Aller Sorgen und Mühsal enthoben, haben die Menschen Zeit, sich mit geistigen Fragen zu befassen. Auch in der astromentalen Welt haben sich die zwei Hauptkonfessionen erhalten: das Christentum und das Judentum. Freilich sind es keine gelebten Religionen, die dem Leser vor Augen kommen, sondern ein intellektuelles Debattenspektakel, das als Unterhaltungsprogramm an den Himmel projiziert wird. Anders als Huxley oder Orwell zeichnet Werfel in seiner Zukunftsvision keine düstere Dystopie, nicht wenige der höchsten Errungenschaften jener fernen Welt schätzt er als durchaus wertvoll ein. Um so dringlicher ist es ihm, darauf hinzuweisen, wie irreführend die Versuchung ist, sich ganz in den Dienst des Fortschrittsdenkens zu stellen.

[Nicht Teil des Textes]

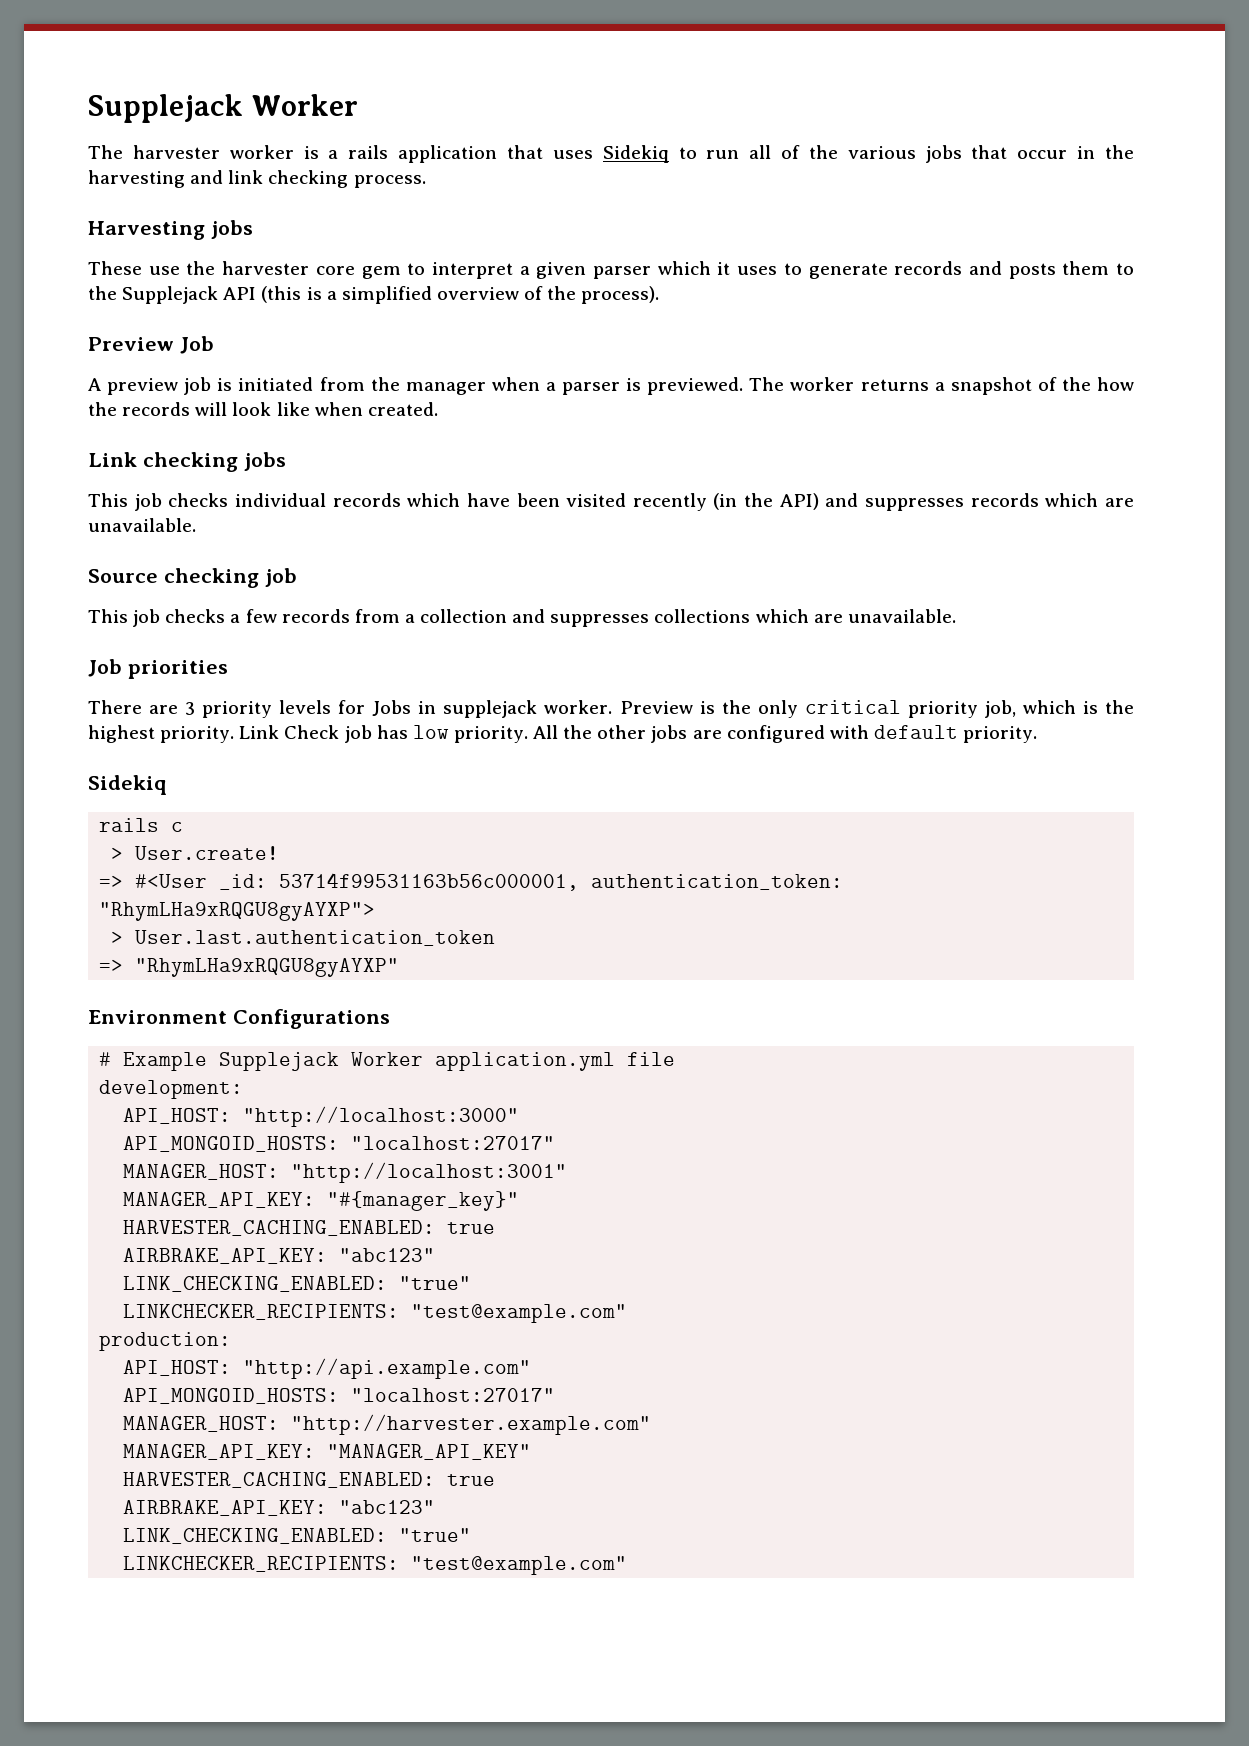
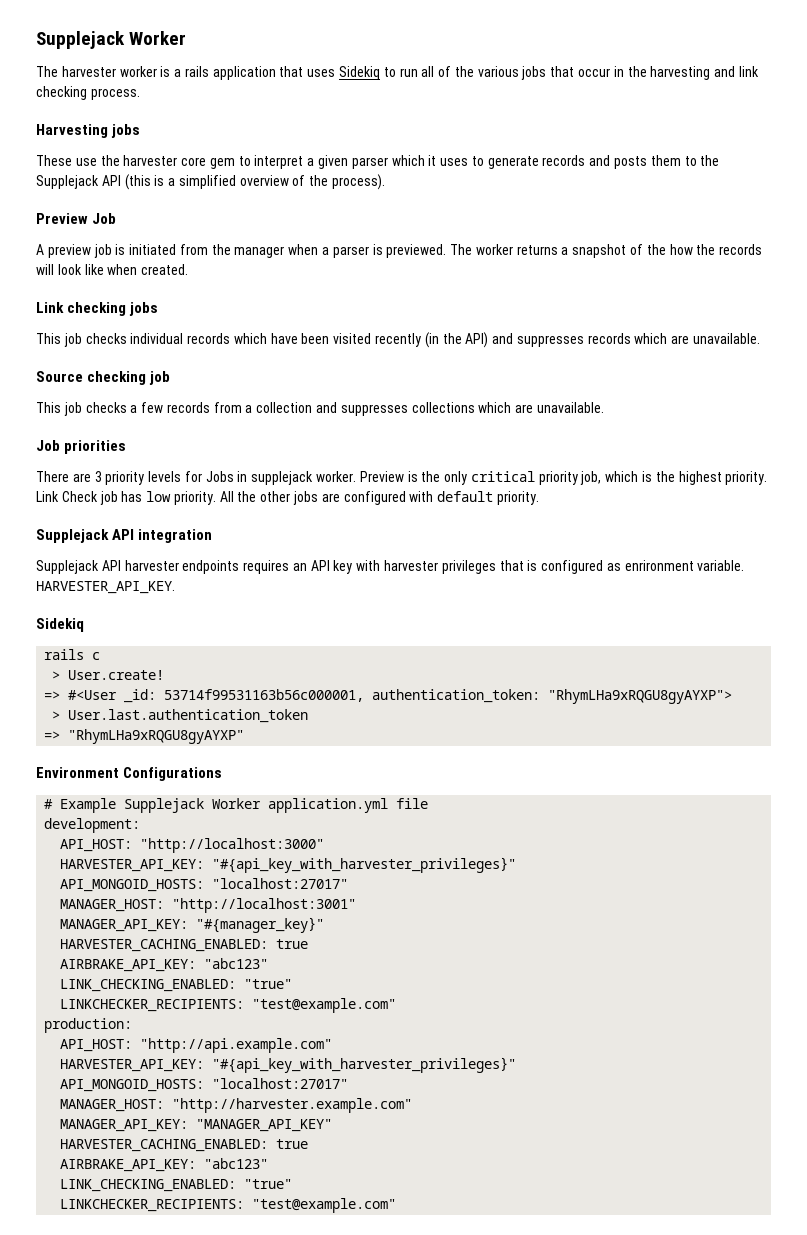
(1038, 734) none -> [36,529,213,543] [36,560,745,574] [36,581,175,594] // Supplejack API integration // Supplejack API harvester endpoints requires an API key with harvester privileges that is configured as enrironment variable. HARVESTER_API_KEY.
(520, 1116) none -> [60,857,517,873] // HARVESTER_API_KEY: "#{api_key_with_harvester_privileges}"
(532, 1368) none -> [60,1057,517,1073] // HARVESTER_API_KEY: "#{api_key_with_harvester_privileges}"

Stern der Ungeborenen ist eine Zusammenfassung all dessen, was Werfel jemals in seinem Leben gedacht hat – es ist die philosophische, poetische und parodistische Bestandsaufnahme seiner Seelentätigkeit. Dem Buch war kein großer Erfolg beschieden, sicherlich aufgrund seiner überwältigenden Komplexität und ausufernden Assoziationsfülle. Wer davor nicht zurückschreckt, findet in diesem Roman einen Schatz an stets überraschenden Pointen, die direkt an uns Heutige adressiert zu sein scheinen:
»Und Sie haben sich doch nur aus Feigheit vor dem Ende am Humus vorbeigewunden. Nur aus memmenhafter Feigheit, die sich lieber irgendwo unter der Erde ausstinkt, als das Ende mannhaft zu wählen und bis zum letzten Herzschlag zu bestimmen.«
»Das ist wahr, Animator, in jedem Wort. Ich lebe zu gern, selbst wenn mein Leben dubios ist wie jetzt. Ich habe keine Lust, meinen Tod freiwillig zu wählen und zu beherrschen, wenn diese Beherrschung auch ein unermeßlicher Fortschritt sein mag, wie viele glauben … Es ist ganz hübsch, als Marguerite zu enden, weiß und reinlich. Der Weg dahin aber ist mir zu riskant, wenn ich an die Kataboliten denke. Der Tod steht hinter mir! Ich habe keine Angst vor ihm, ich am wenigsten, da ich ihn bereits kennengelernt habe. Ich will aber nicht, daß er vor mir stehe …«
»Feigheit und zu wenig moralischer Reinlichkeitssinn, nichts anderes.«
Franz Werfel war ein sprudelnder Quell an Einfallsreichtum, vielseitig in jeglichem Sinne, ein echter Allrounder. Am Ende fuhr er eine bombastische Ernte ein: Rund 700 Gedichte ließ er nach kurzem Leben zurück, zehn Romane, zahlreiche Erzählungen, dreizehn Dramen, mehrere Opernlibretti, ungezählt seine Essays und theoretischen Schriften. »Denn die Welt kann nur leben im Namen des Wunders« war das lebenslange Credo dieses gänzlich uneitlen Menschen. Es ging etwas Warmes und Liebes von ihm aus, erinnerten sich Freunde, »Güte« habe er besessen und die »Fähigkeit zur Freundschaft«. Der Dichter mit dem leidenschaftlichsten Herzen – er erliegt 1945 ausgerechnet einem Herzleiden.
Daß er sich kurz vor seinem Tod hat taufen lassen, bleibt allerdings Gerücht.